§ **PAGE**:
As with most of these schools I’ll cover, the name of the school has come to have a common modern meaning. Also, as with most, the modern understanding of the term “epicurean” misrepresents the school. I will leave it to the historians of philosophy to gather why misunderstandings stand in common language about these schools, but I will also add that there are also relations in a warped way to the original.
A not particularly common but still well established understanding of “Epicurean” is one who likes fine foods and luxuries of that sort, good hosting, good service, the attendances of wealth, and which is, by that taste, indulgent. But Epicurus advocated the the opposite: personal restraint and intentional simplicity of pleasures. The relation by which the indulgent term comes is that the simple pleasures of life are, indeed, things like a pleasant meal.
Epicurus advocated an idea by which the more extreme the pleasures you sought, the more extreme the displeasure will also be, the greater your misery. Simple pleasures enjoyed well, like an afternoon at the ocean, can give exquisite pleasure, the reasoning goes, to make for an excellent and enjoyable life. But they are also mild enough according to Epicurus to lead to only mild displeasures (eating sand? salt rashes?). The combination, according to Epicurus, is the way to live well and have a good life.
These ancient schools generally take their goal as seeking a well lived life. Perhaps that means a tranquil life, but by whatever criteria, to be “satisfied” or, at least, “proper”, they seek good living. They offer principles and usually also a set of interpretations of life drawn from those principles. Note for example that the Epicurean approach does not strictly require seeking mild pleasures. It is also in accord with Epicurus’ principles to live extremely, if one realized this mean putting up with extreme misery, or at least, risk of that. However, one might, and some do, argue that is worth it in order to obtain extreme pleasure. And in this interpretation of Epicurus we reach a hedonistic philosophy for those willing to accept extreme risks, and therein a philosophical explanation for the extreme sports..
We all know modern Epicureans, I hope, for they make excellent friends. They are great to dine with, they care about subtlety in food, music, art and relaxation with the simple pleasures of life. They are able to enjoy pleasures with modest costs, so not only the best, most rare, wines, but also those of the common, reasonably priced wines. Your Epicurean friend knows which of these modest pleasures is still crafted with care and craft. I think an element of this philosophy is essential to a good life, and I side with the ancients that the purpose of a good philosophy is a good life. Epicurean sentiments, with a taste for high quality in the modest pursuits allows us to live without a lot of materialist anxiety on the one hand, but also without the life denying depravity of eschewing material pleasures on the other. Epicureanism provides a modest avenue for acknowledging and within reason embracing, the carnal pleasures.
Below, I will share some of the interesting points Oxford’s Dictionary of Philosophy shared.

§ **RECORDS**:
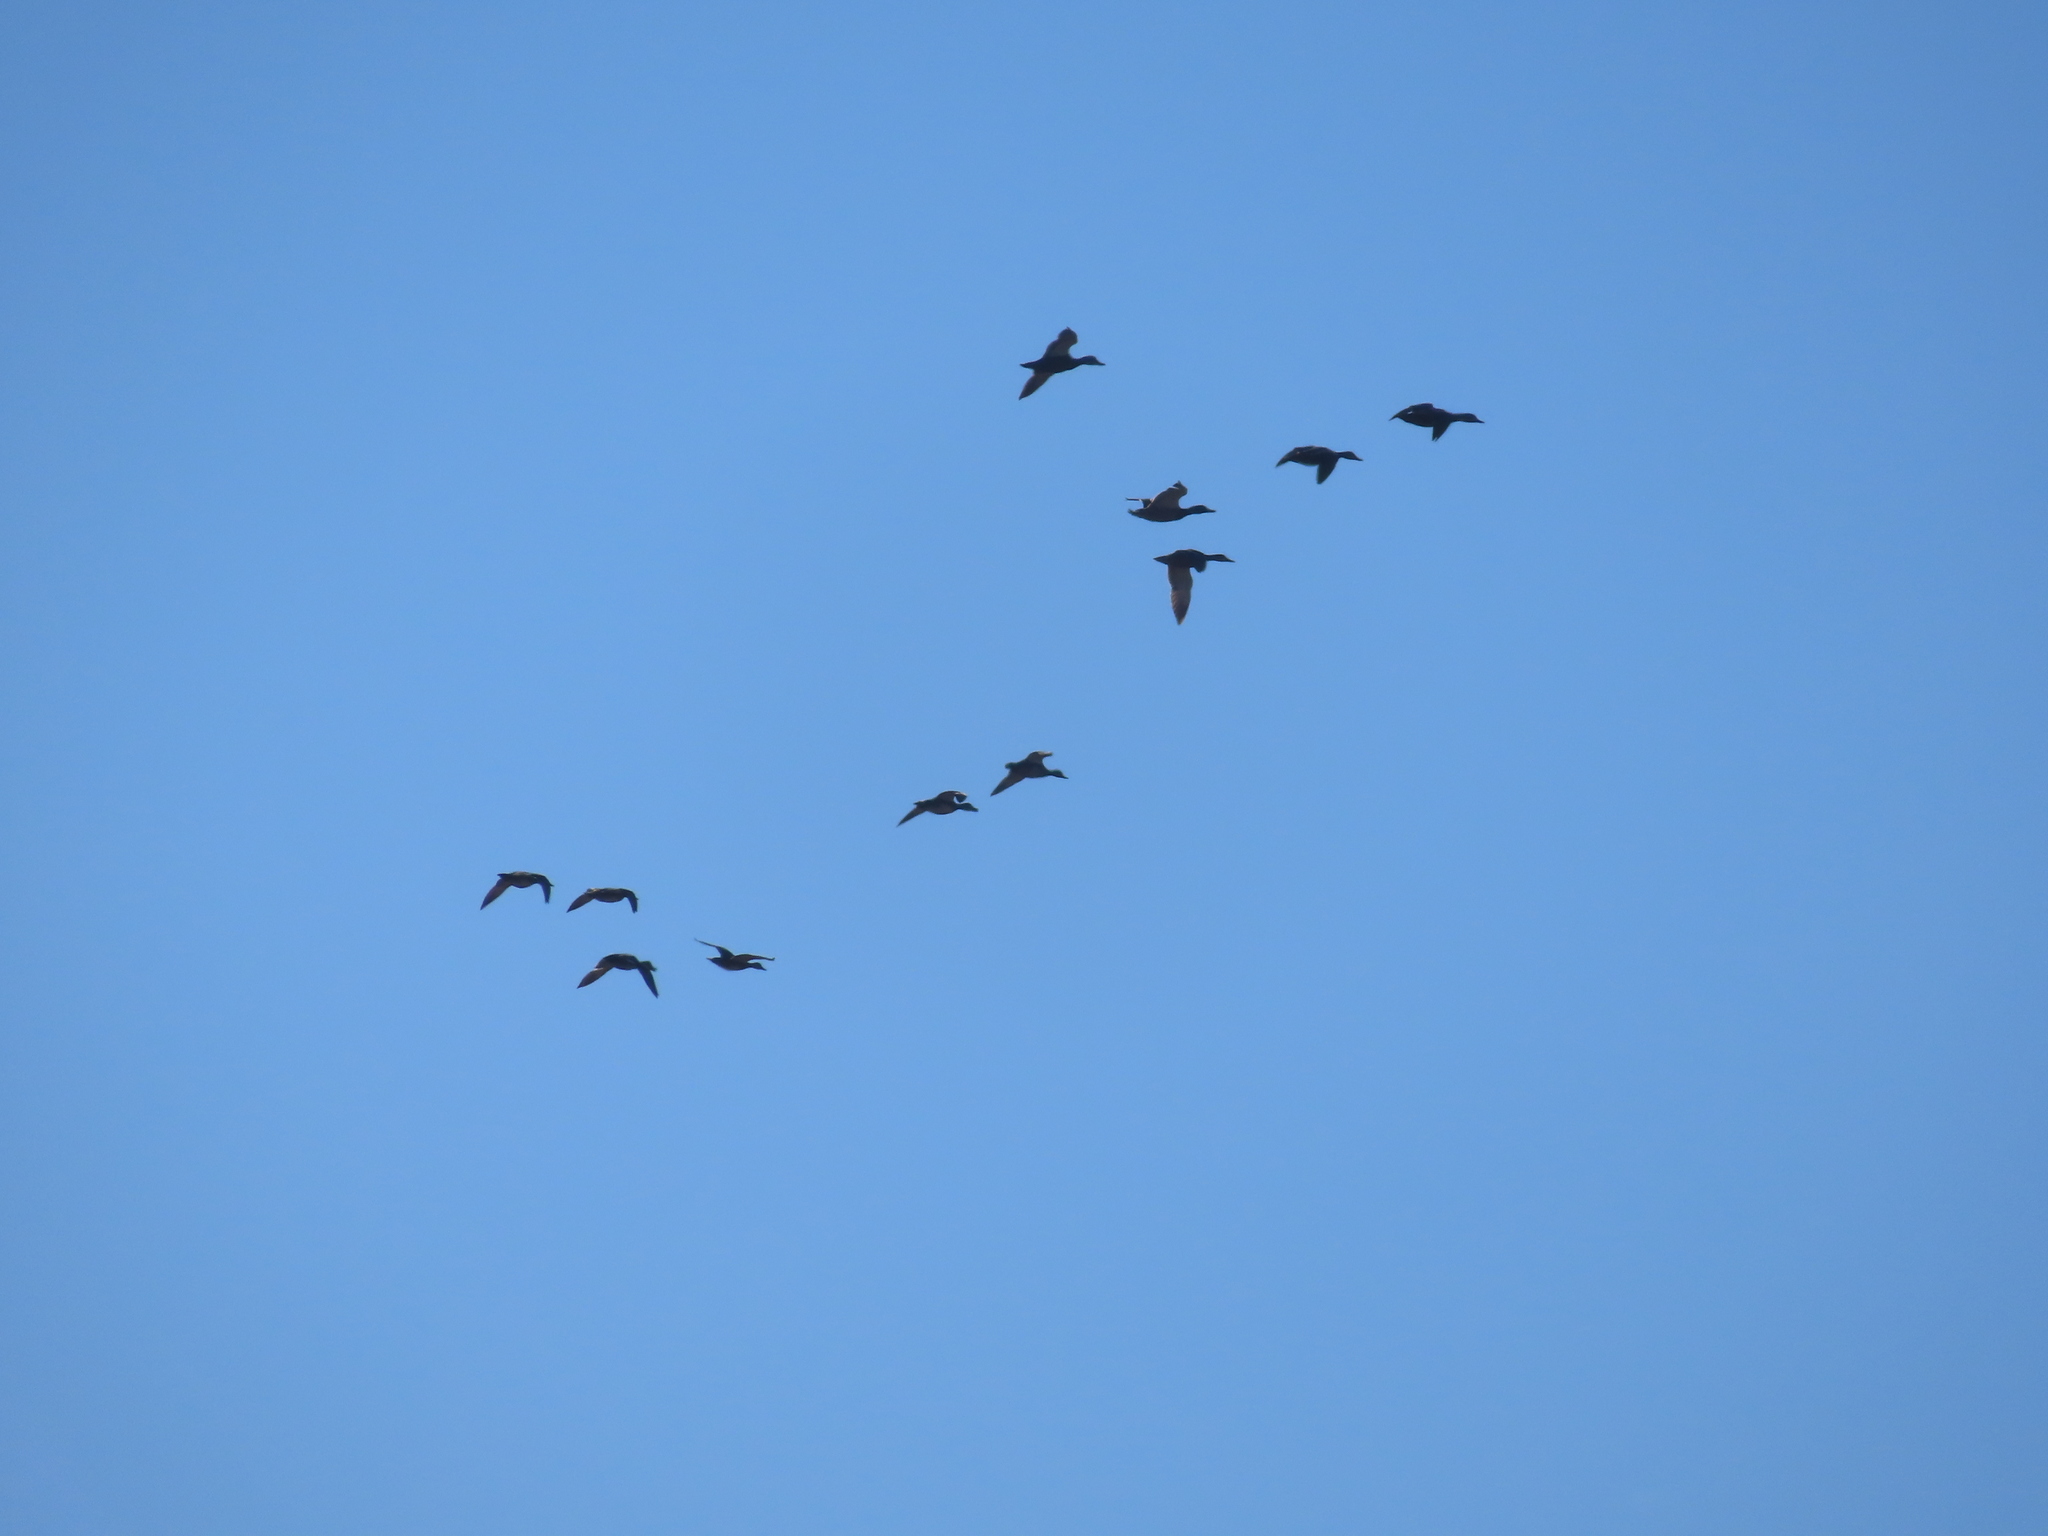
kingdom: Animalia
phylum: Chordata
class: Aves
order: Anseriformes
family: Anatidae
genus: Branta
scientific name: Branta canadensis
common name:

§ **CHALLENGES**:
1: Translate this sentence from the essay on Epicureanism into Spanish: "We all know modern Epicureans, I hope, for they make excellent friends."
2: Rename "scientific name" as "binomial name" throughout the listing, and reproduce every line of the listing with all else unchanged. Omit the pictures from your answer.
The essay on Epicureanism and the listing have no connection to each other.

§ **ANSWERS BY TASK**:
1: Todos conocemos a epicúreos modernos, espero, pues son excelentes amigos.

2:
kingdom: Animalia
phylum: Chordata
class: Aves
order: Anseriformes
family: Anatidae
genus: Branta
binomial name: Branta canadensis
common name:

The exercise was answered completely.